Wow! C'est le premier mot qui m'est venu à l'esprit en découvrant la salle Raoul-Jobin du Palais Montcalm, à Québec, tout en bois d'érable sombre. Cette salle est si majestueuse qu'on y entre comme dans une église, mais on s'y sent au chaud et protégé comme dans un violoncelle. Wow! Mes trois heures de route depuis Montréal pour venir assister au concert des Violons du Roy et du pianiste français Alexandre Tharaud valaient déjà le déplacement.

Vous l'ai-je dit? Je ne connais pas grand-chose à la musique classique. Rien, pour être honnête. Je ne fais pas la différence entre un arpège, un adagio et un demi-ton diatonique. Mais surtout, je n'ai pas d'oreille. Jouez juste ou jouez faux, je ne suis pas convaincue que je ferais la différence, quoique... j'ai encore souvenir d'un légendaire couac échappé comme un rot au début d'un célèbre ballet dont je tairai le nom. Si je l'avais remarqué, c'est qu'il devait être remarquable.

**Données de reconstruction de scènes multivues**
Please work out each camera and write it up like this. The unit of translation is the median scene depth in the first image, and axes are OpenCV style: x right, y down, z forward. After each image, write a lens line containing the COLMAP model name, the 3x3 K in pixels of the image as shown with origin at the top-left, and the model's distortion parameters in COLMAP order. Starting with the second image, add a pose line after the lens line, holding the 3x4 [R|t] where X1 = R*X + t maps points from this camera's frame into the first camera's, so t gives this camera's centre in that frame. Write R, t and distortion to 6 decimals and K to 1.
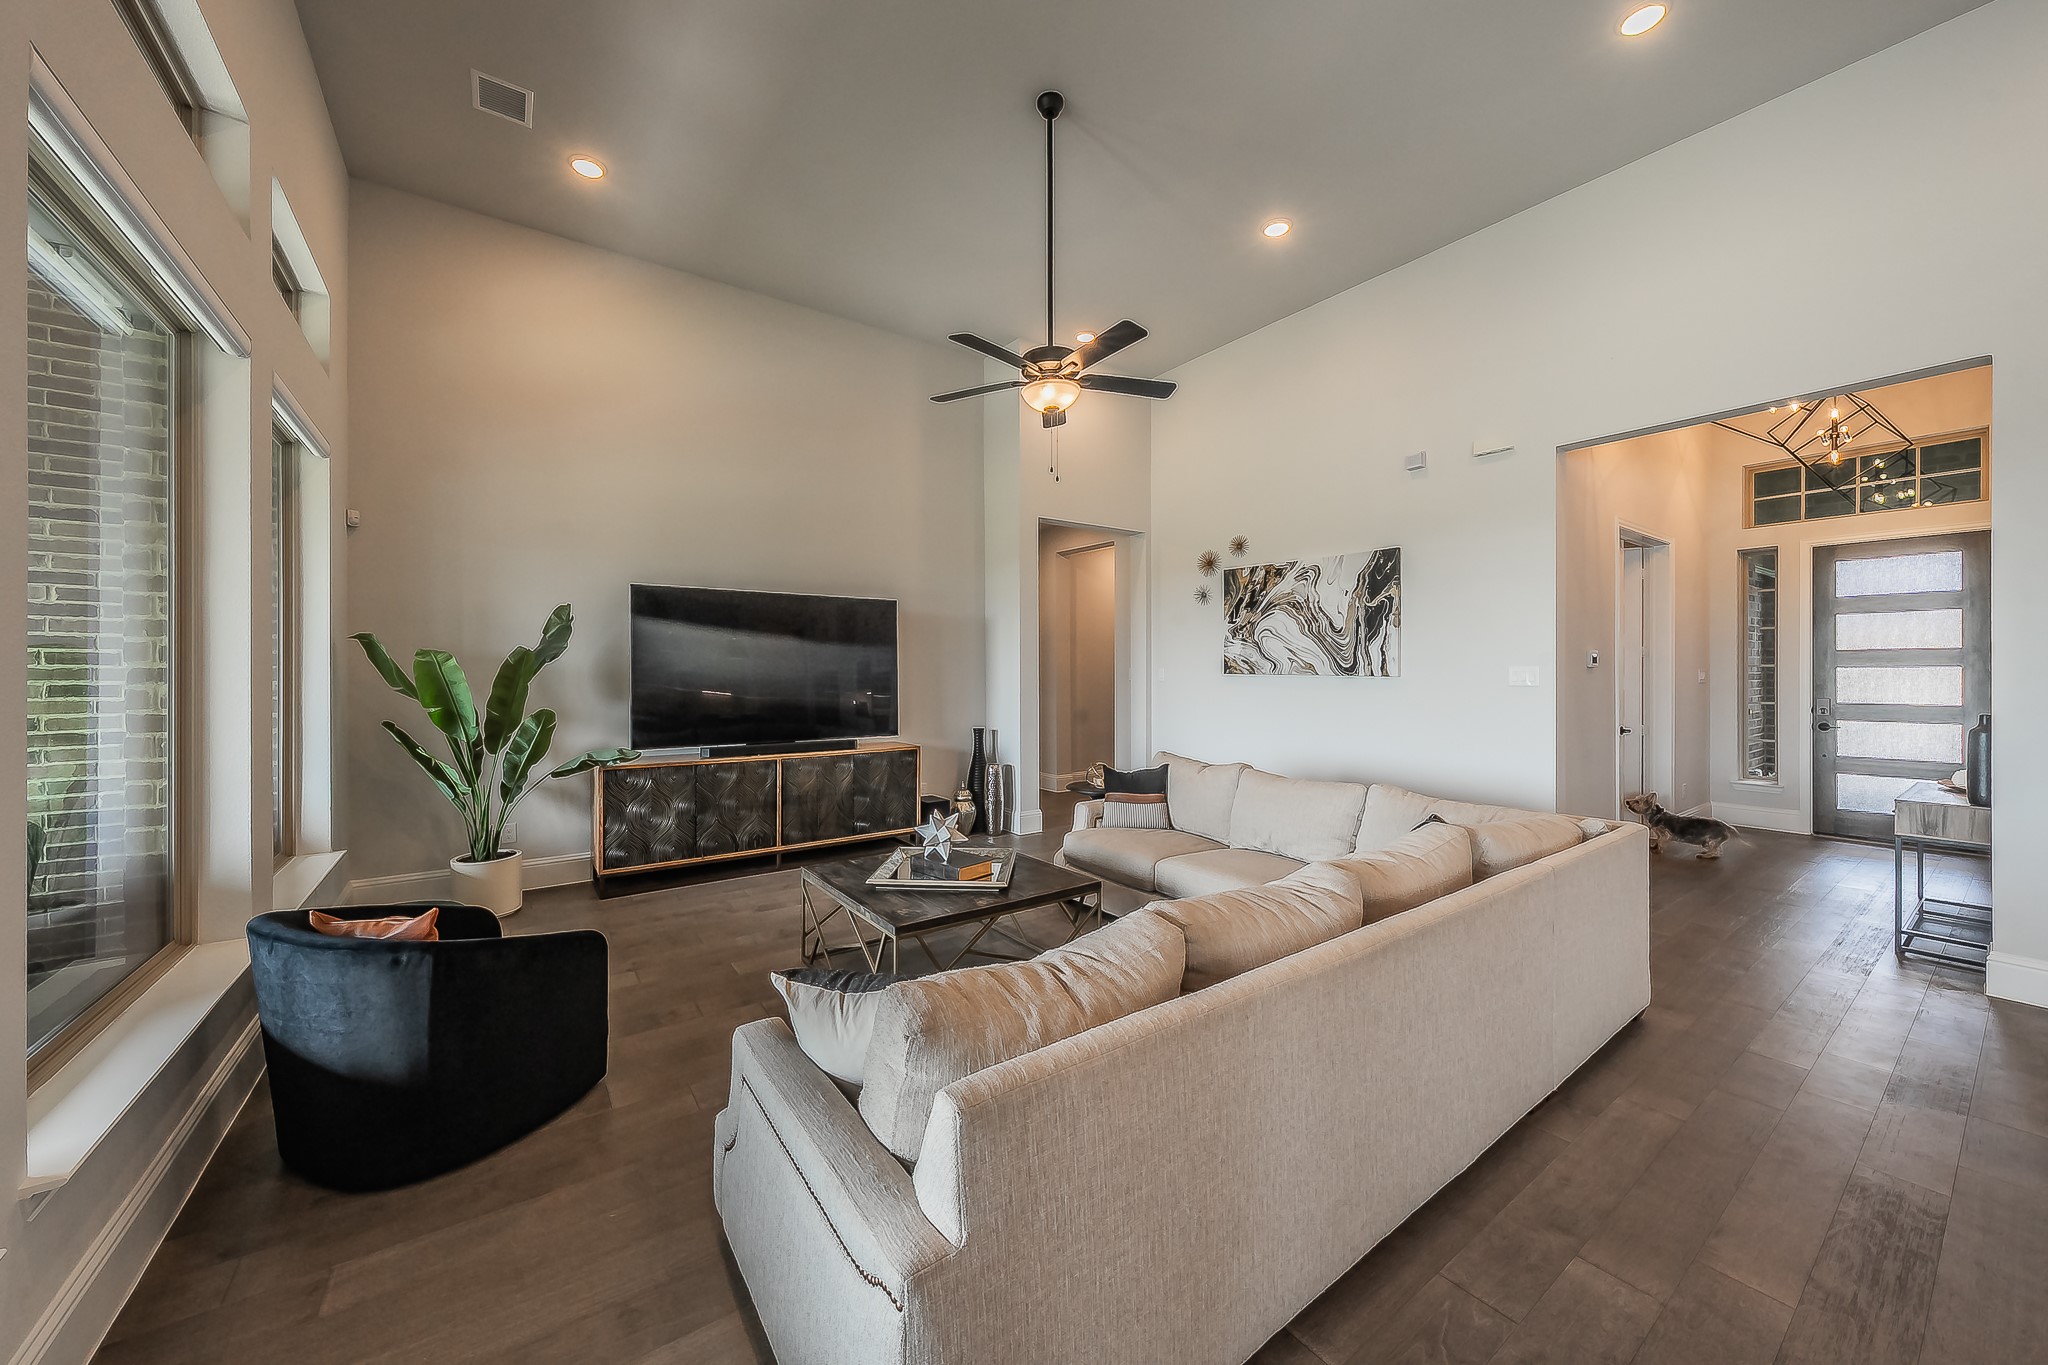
lens RADIAL K [[732.4, 0, 1014.4], [0, 732.4, 669.1], [0, 0, 1]] dist [0.002866, 0.000262]
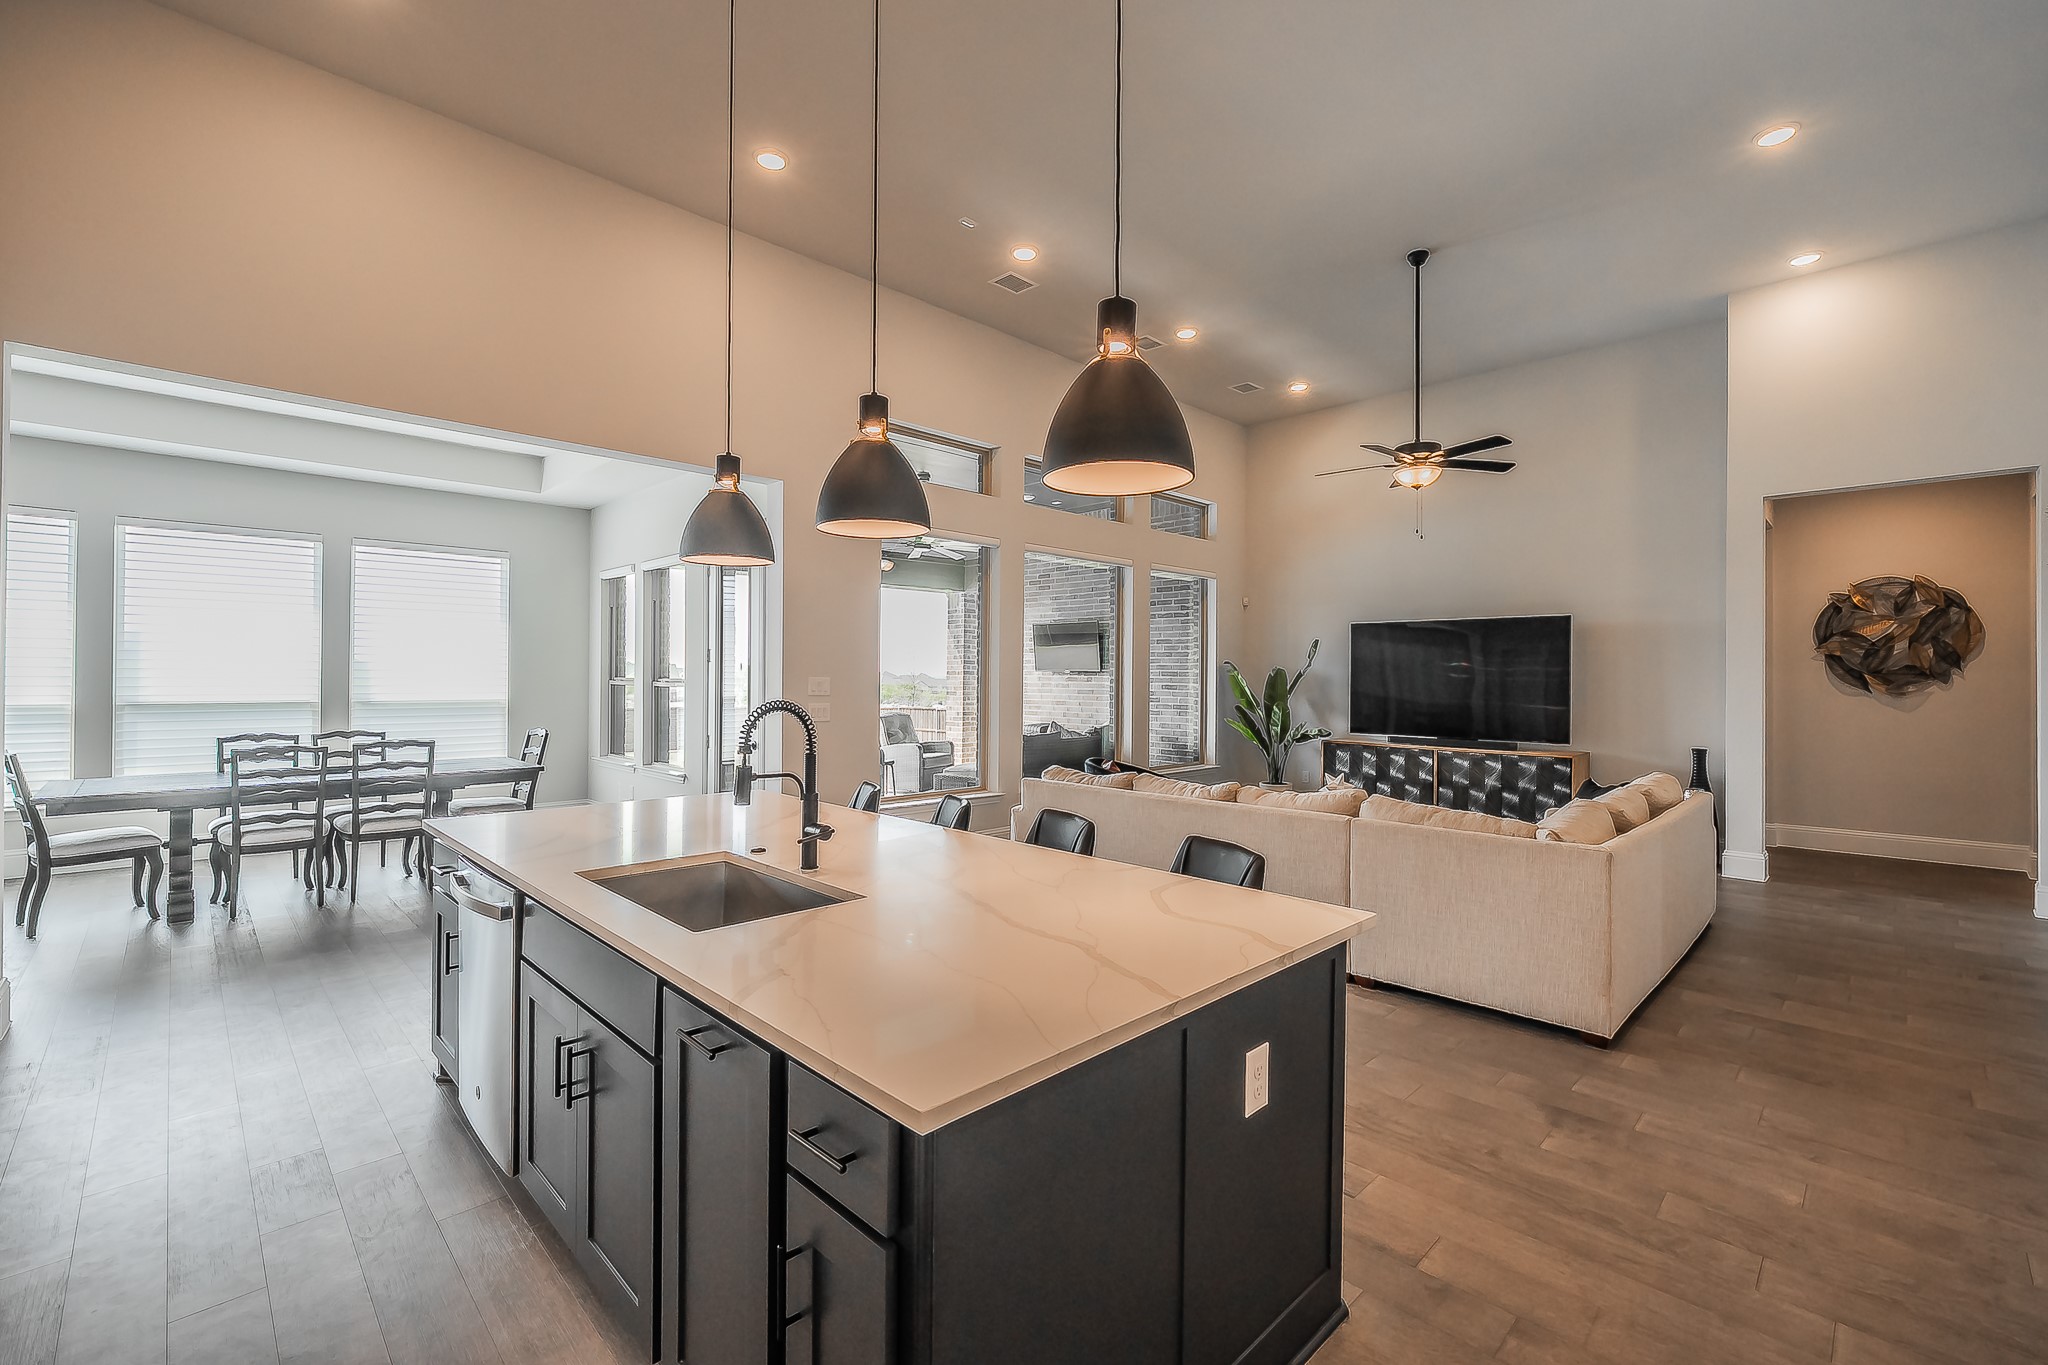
lens RADIAL K [[856.2, 0, 1026.7], [0, 856.2, 683.4], [0, 0, 1]] dist [0.001972, -0.000608]
pose [[0.153621, 0.011276, -0.988065, 1.097994], [-0.004131, 0.999933, 0.010769, -0.007651], [0.988121, 0.002428, 0.153658, 0.055957]]
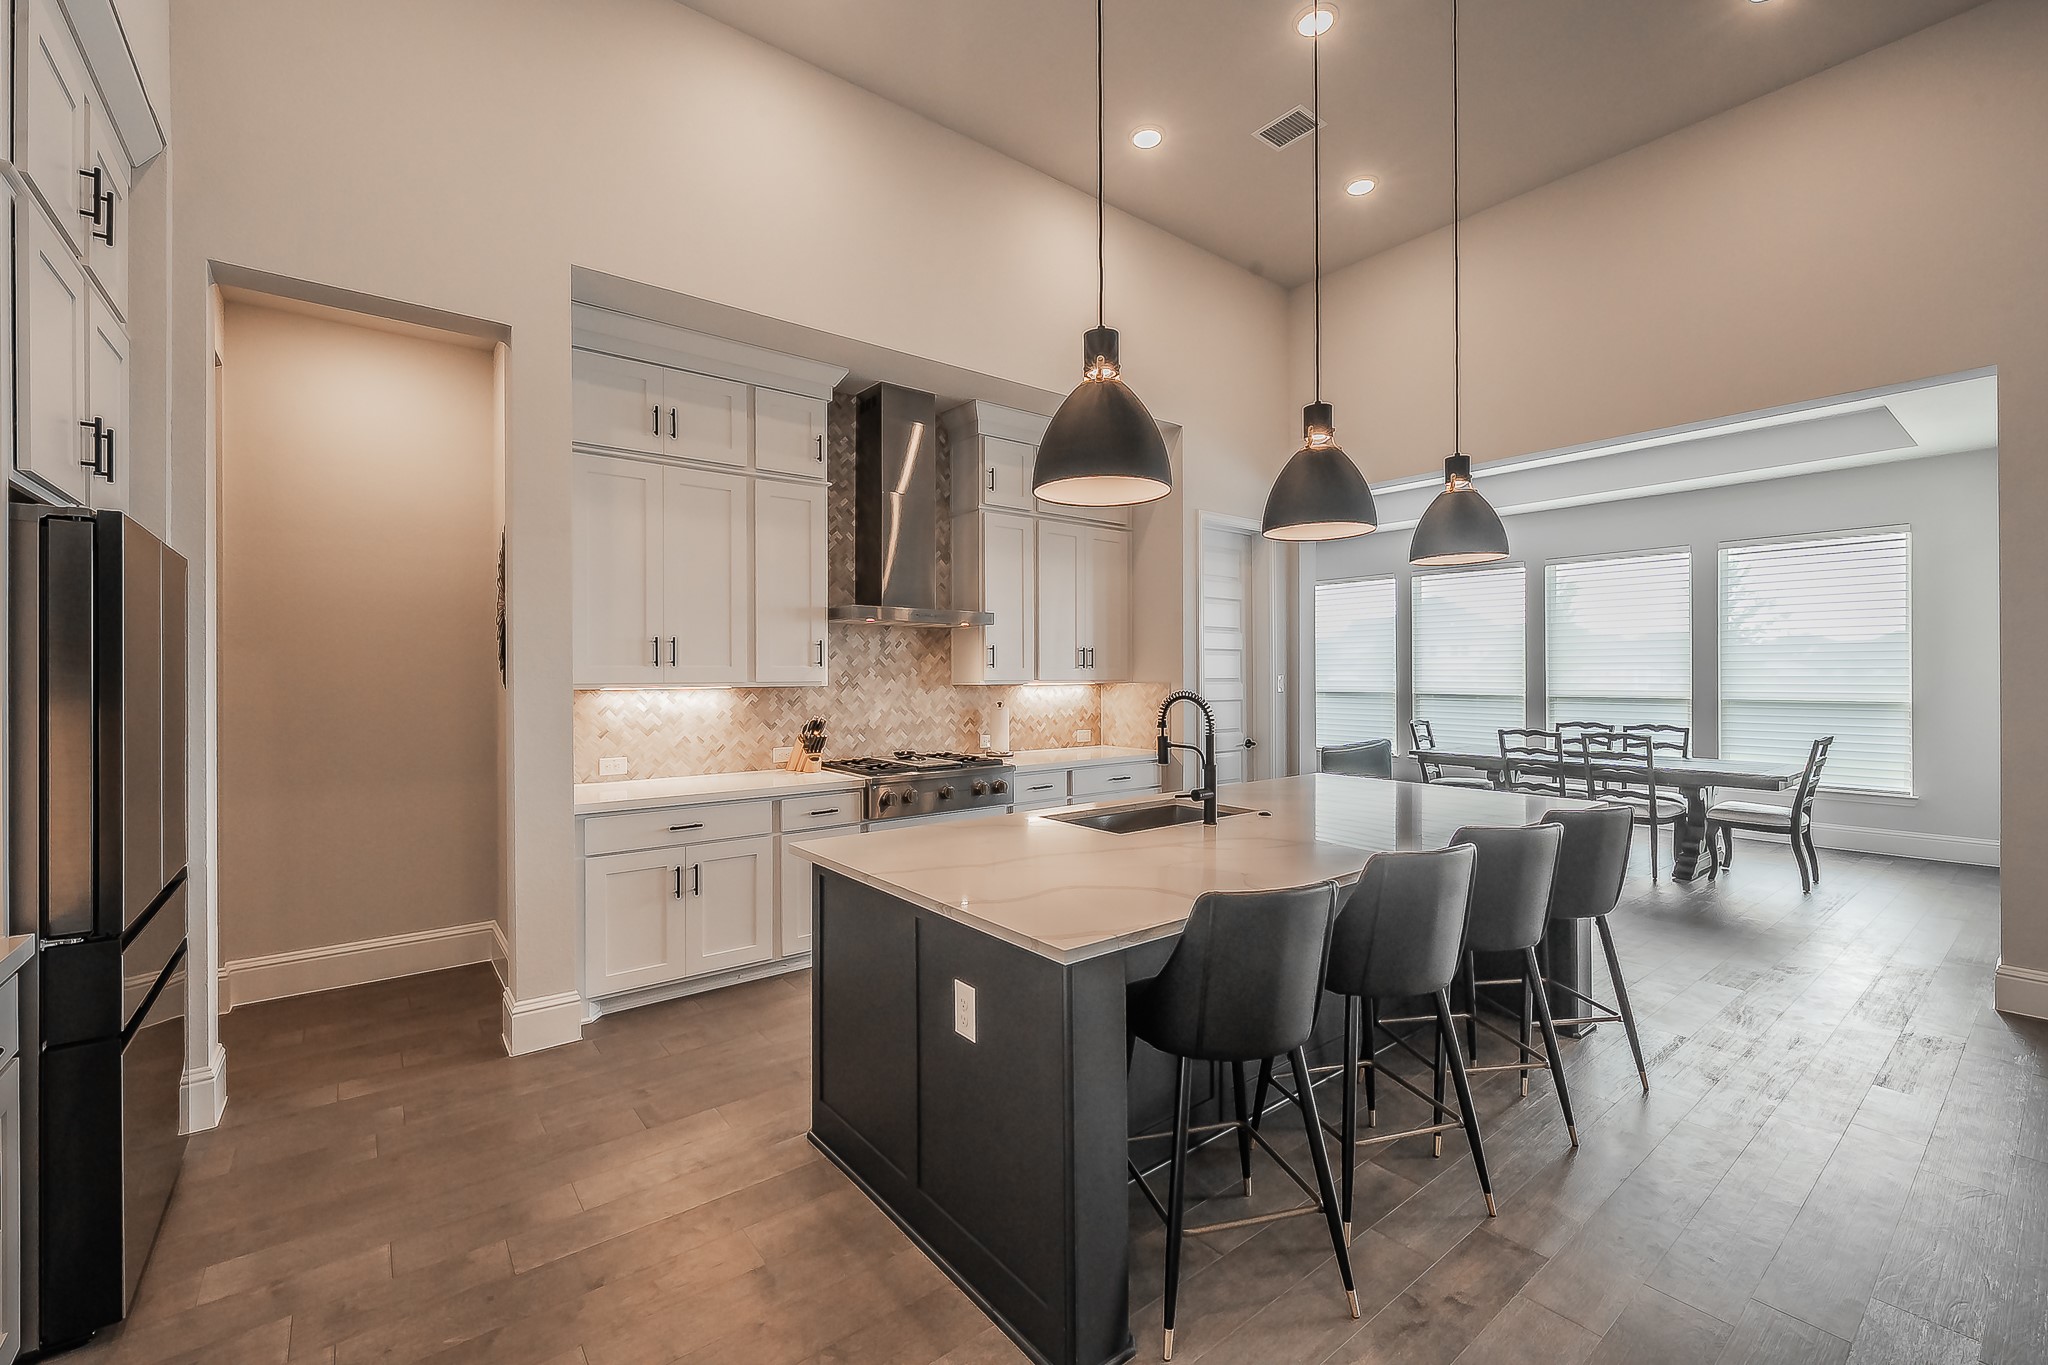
lens RADIAL K [[856.2, 0, 1040.5], [0, 856.2, 673.8], [0, 0, 1]] dist [0.001972, -0.000608]
pose [[-0.998595, 0.007198, -0.052498, 0.758433], [0.007397, 0.999966, -0.003597, -0.004378], [0.052470, -0.003980, -0.998615, 0.611944]]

**Consigne**
Reproduisez fidèlement le passage de l'extrait sur la salle Raoul-Jobin qui commence par « Wow! C'est le » et se poursuit jusqu'à « déjà le déplacement. ». Appuyez-vous uniquement sur l'extrait pour répondre.

**Réponse rédigée**
Wow! C'est le premier mot qui m'est venu à l'esprit en découvrant la salle Raoul-Jobin du Palais Montcalm, à Québec, tout en bois d'érable sombre. Cette salle est si majestueuse qu'on y entre comme dans une église, mais on s'y sent au chaud et protégé comme dans un violoncelle. Wow! Mes trois heures de route depuis Montréal pour venir assister au concert des Violons du Roy et du pianiste français Alexandre Tharaud valaient déjà le déplacement.